**The request**. List every line of the listing below that contains the string "plexi", matching case exactly.

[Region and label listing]
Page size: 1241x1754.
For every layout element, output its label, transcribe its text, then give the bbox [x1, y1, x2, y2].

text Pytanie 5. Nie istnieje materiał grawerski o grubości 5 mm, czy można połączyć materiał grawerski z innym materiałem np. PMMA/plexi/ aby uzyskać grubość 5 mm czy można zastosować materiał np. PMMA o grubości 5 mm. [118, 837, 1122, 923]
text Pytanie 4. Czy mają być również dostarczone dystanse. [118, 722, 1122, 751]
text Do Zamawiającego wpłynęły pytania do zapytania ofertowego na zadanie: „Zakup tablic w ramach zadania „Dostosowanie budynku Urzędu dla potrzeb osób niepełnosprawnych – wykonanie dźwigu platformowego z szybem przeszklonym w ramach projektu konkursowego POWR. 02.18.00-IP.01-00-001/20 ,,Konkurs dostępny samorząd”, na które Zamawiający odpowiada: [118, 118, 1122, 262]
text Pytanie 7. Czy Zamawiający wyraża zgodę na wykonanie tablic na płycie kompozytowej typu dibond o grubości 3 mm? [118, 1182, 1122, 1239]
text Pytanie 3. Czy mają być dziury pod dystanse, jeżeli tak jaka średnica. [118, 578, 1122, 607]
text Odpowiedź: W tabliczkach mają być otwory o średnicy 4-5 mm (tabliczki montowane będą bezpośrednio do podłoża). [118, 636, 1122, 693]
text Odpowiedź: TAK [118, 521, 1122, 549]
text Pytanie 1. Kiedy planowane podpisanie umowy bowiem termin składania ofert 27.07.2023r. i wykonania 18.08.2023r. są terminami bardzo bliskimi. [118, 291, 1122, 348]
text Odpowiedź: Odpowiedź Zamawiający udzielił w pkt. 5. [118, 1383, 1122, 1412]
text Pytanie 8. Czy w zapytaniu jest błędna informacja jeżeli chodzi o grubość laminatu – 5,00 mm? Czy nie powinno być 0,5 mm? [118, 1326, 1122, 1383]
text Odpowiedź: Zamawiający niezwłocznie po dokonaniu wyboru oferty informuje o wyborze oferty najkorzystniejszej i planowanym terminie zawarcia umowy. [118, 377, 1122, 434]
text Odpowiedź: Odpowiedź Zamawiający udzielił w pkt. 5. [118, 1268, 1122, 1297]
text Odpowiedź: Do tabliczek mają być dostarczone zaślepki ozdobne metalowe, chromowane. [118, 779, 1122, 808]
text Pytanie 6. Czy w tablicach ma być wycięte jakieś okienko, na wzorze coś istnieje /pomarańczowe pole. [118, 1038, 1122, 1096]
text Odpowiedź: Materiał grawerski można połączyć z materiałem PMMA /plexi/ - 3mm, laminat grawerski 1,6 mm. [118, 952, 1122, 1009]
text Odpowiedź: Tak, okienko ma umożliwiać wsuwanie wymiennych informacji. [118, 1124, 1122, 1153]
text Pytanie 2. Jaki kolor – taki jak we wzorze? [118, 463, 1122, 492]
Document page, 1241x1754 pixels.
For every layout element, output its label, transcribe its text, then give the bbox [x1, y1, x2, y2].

**Worked solution**.
text Pytanie 5. Nie istnieje materiał grawerski o grubości 5 mm, czy można połączyć materiał grawerski z innym materiałem np. PMMA/plexi/ aby uzyskać grubość 5 mm czy można zastosować materiał np. PMMA o grubości 5 mm. [118, 837, 1122, 923]
text Odpowiedź: Materiał grawerski można połączyć z materiałem PMMA /plexi/ - 3mm, laminat grawerski 1,6 mm. [118, 952, 1122, 1009]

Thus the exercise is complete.